Indonesian Political, Business & Finance News

Economist: Finance Minister-BI Visit to US Must Be Followed by Policy Credibility

| Source: ANTARA_ID Translated from Indonesian | Economy
Economist: Finance Minister-BI Visit to US Must Be Followed by Policy Credibility
Image: ANTARA_ID

Jakarta (ANTARA) - The Head of the Macroeconomics and Finance Centre at the Institute for Development of Economics and Finance (Indef), M Rizal Taufikurahman, stated that meetings between several Indonesian officials and investors and financial institutions in the United States (US) must be followed by policy credibility.

Finance Minister Purbaya Yudhi Sadewa and Bank Indonesia Governor Perry Warjiyo conducted a series of visits (roadshow) to the United States this week to convince investors and international financial institutions regarding the resilience of Indonesia’s macroeconomic and fiscal fundamentals.

When contacted by ANTARA in Jakarta on Wednesday, Rizal said that these meetings could enhance positive sentiment towards Indonesia’s domestic market in the short term.

“The meetings between the Finance Minister and Bank Indonesia Governor with global players such as HSBC, BlackRock, and the IMF will have an impact of providing short-term positive sentiment, not fundamental and structural changes,” he said.

He projected that the market’s response to these meetings would occur in the coming days or even weeks.

However, Rizal cautioned that investors would continue to examine the reality of the data and test the consistency between the narrative presented and the on-the-ground fundamentals.

He noted that Indonesia’s current economic conditions remain quite good, with relatively controlled annual (year-on-year/yoy) inflation at 3.48 per cent as of March 2026 and state revenues growing 10.5 per cent yoy to Rp574.9 trillion as of 31 March.

However, he said that pressures on the rupiah exchange rate reaching Rp17,100 per US dollar, a decline in foreign exchange reserves from USD151.9 billion to USD148.2 billion at the end of March, an upward trend in SBN yields, and concerns over the fiscal direction are restraining factors.

“This means that these meetings serve as confidence signalling (providing a confidence signal) that is temporary, not a game changer (significant change-bringer) for the domestic market,” said Rizal.

He also assessed that these meetings are not sufficient to fully restore investor confidence, making it important to implement concrete and disciplined follow-up policies.

Rizal said the government needs to ensure that fiscal management remains credible, deficit financing is transparent and accountable, and no instruments are introduced that increase risk perceptions.

In addition, coordination between the fiscal and monetary sectors must be truly effective in maintaining rupiah stability without excessively eroding foreign exchange reserves.

“In conditions like this, investor confidence is not built from roadshows, but from policy credibility that is consistent, measured, verifiable, and testable by the market,” he stated.

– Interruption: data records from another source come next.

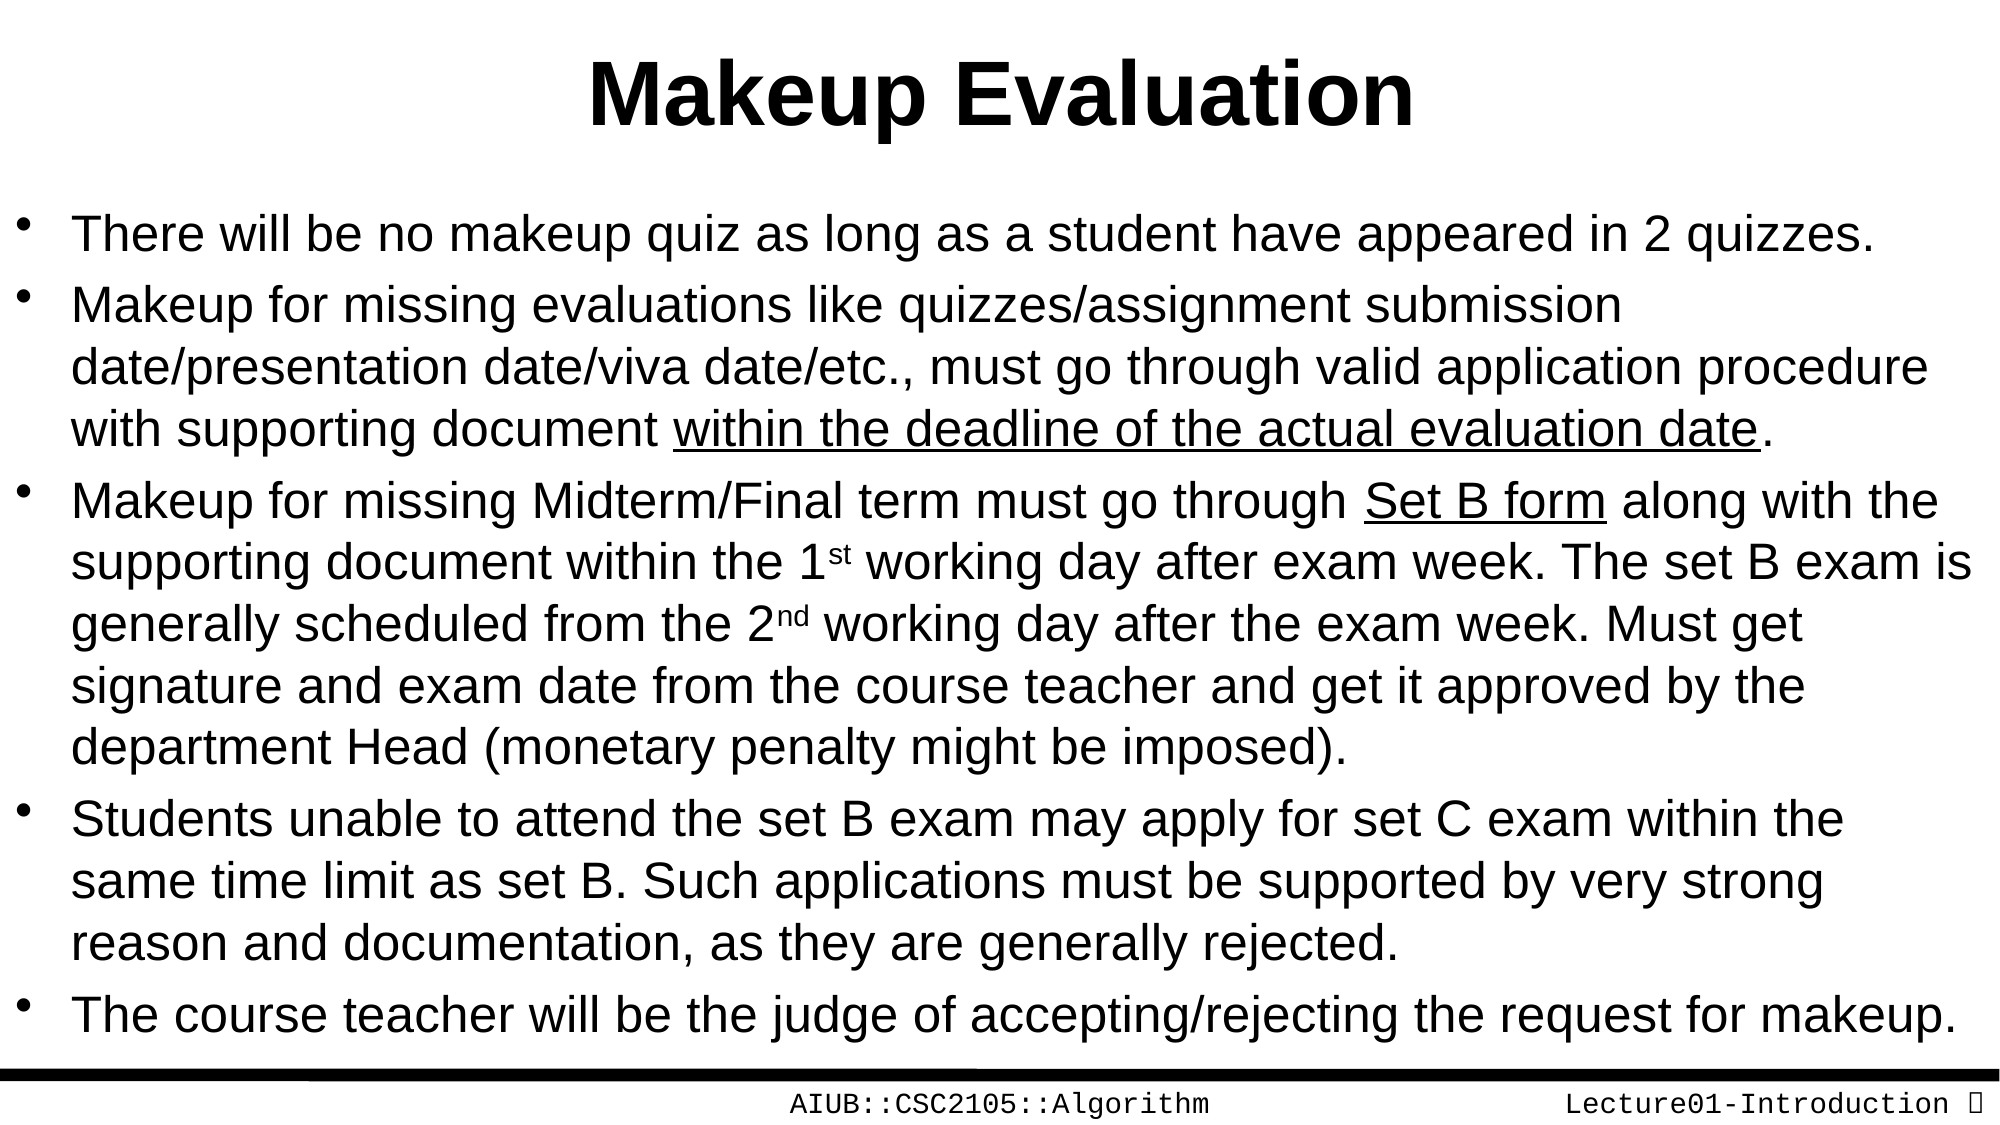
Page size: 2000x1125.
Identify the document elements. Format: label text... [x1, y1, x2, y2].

title Makeup Evaluation [5, 2, 2000, 176]
list There will be no makeup quiz as long as a student have appeared in 2 quizzes. Makeup for missing evaluations like quizzes/assignment submission date/presentation date/viva date/etc., must go through valid application procedure with supporting document within the deadline of the actual evaluation date. Makeup for missing Midterm/Final term must go through Set B form along with the supporting document within the 1st working day after exam week. The set B exam is generally scheduled from the 2nd working day after the exam week. Must get signature and exam date from the course teacher and get it approved by the department Head (monetary penalty might be imposed). Students unable to attend the set B exam may apply for set C exam within the same time limit as set B. Such applications must be supported by very strong reason and documentation, as they are generally rejected. The course teacher will be the judge of accepting/rejecting the request for makeup. [0, 191, 2000, 1068]
slide_number Lecture01-Introduction  17 [1532, 1077, 2000, 1125]
footer AIUB::CSC2105::Algorithm [682, 1077, 1317, 1125]
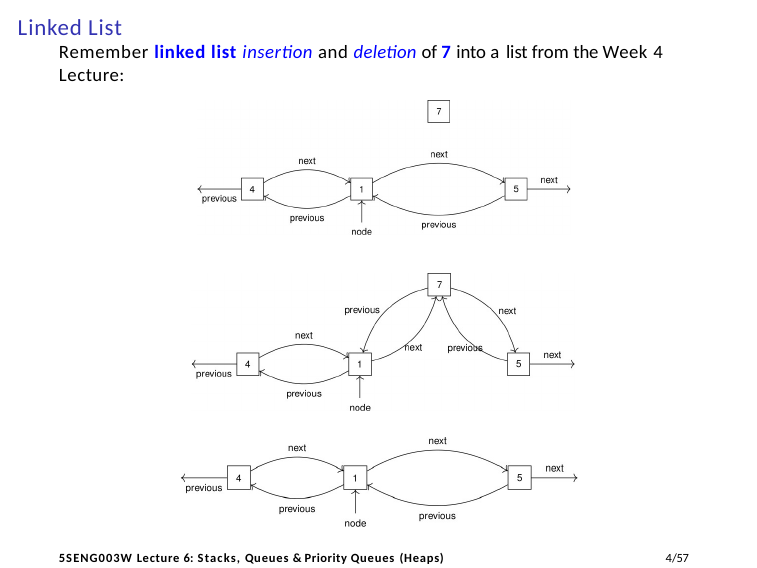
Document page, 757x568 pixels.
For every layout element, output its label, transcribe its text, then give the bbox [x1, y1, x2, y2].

text_box [197, 100, 571, 235]
footer 5SENG003W Lecture 6: Stacks, Queues & Priority Queues (Heaps) [56, 548, 454, 568]
slide_number 11/57 [661, 548, 699, 568]
text_box [191, 273, 575, 411]
title Linked List Remember linked list insertion and deletion of 7 into a list from the Week 4 Lecture: [15, 10, 686, 107]
text_box [180, 437, 578, 527]
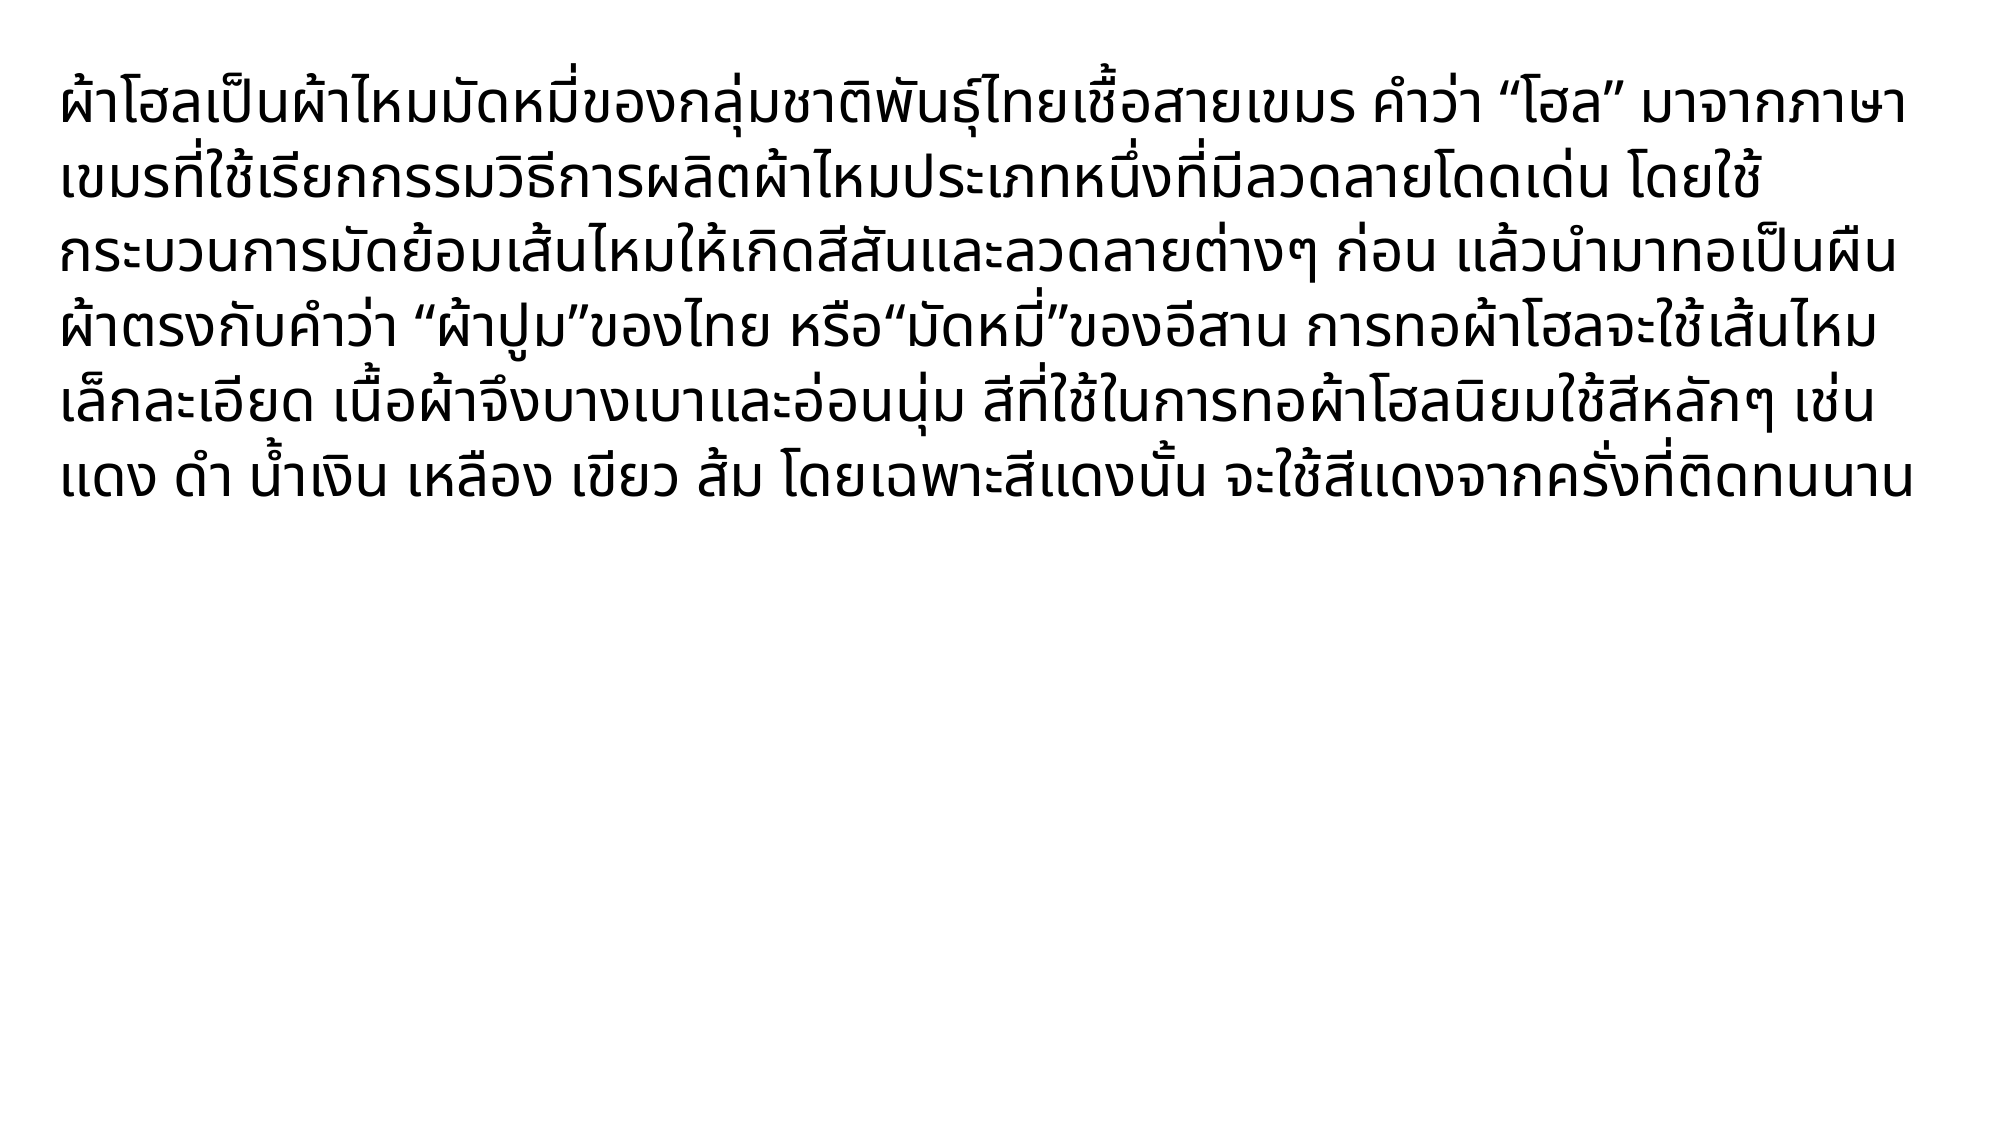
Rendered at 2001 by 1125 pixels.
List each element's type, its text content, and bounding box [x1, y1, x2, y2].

text_box ผ้าโฮลเป็นผ้าไหมมัดหมี่ของกลุ่มชาติพันธุ์ไทยเชื้อสายเขมร คำว่า “โฮล” มาจากภาษาเขมรที่ใช้เรียกกรรมวิธีการผลิตผ้าไหมประเภทหนึ่งที่มีลวดลายโดดเด่น โดยใช้กระบวนการมัดย้อมเส้นไหมให้เกิดสีสันและลวดลายต่างๆ ก่อน แล้วนํามาทอเป็นผืนผ้าตรงกับคําว่า “ผ้าปูม”ของไทย หรือ“มัดหมี่”ของอีสาน การทอผ้าโฮลจะใช้เส้นไหมเล็กละเอียด เนื้อผ้าจึงบางเบาและอ่อนนุ่ม สีที่ใช้ในการทอผ้าโฮลนิยมใช้สีหลักๆ เช่น แดง ดำ น้ำเงิน เหลือง เขียว ส้ม โดยเฉพาะสีแดงนั้น จะใช้สีแดงจากครั่งที่ติดทนนาน [0, 0, 2000, 750]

“Without such concrete steps, meetings with global investors will only become a signal without structural substance, whose effects fade quickly once the market re-examines the fundamental data,” Rizal added.

Previously, Finance Minister Purbaya Yudhi Sadewa reassured several global investors, including HSBC Global Asset Management, Lazard AM, BlackRock, Lord Abbett, and TD Asset Management, about the resilience of Indonesia’s macroeconomic fundamentals and fiscal strategy during meetings in New York and Washington DC, United States.

“Essentially, we explained our economic conditions and future fiscal strategy, so they are convinced that our fiscal movements or policies are already on the right track,” said Purbaya in his written statement.

Meanwhile, Bank Indonesia Governor Perry Warjiyo affirmed to global investors during the IMF Spring Meeting 2026 in the United States that Indonesia’s policy mix is on track or on the right path.

The policy mix focuses on external stability and resilience through interest rate management, foreign exchange interventions, and strengthening domestic liquidity, supported by a fiscal commitment to keep the deficit below 3 per cent of GDP through subsidy reforms and more productive budget reallocations.

“We continue to ensure a consistent and responsive policy mix to maintain stability and support Indonesia’s economic growth amid global dynamics,” said Perry, also from his official statement.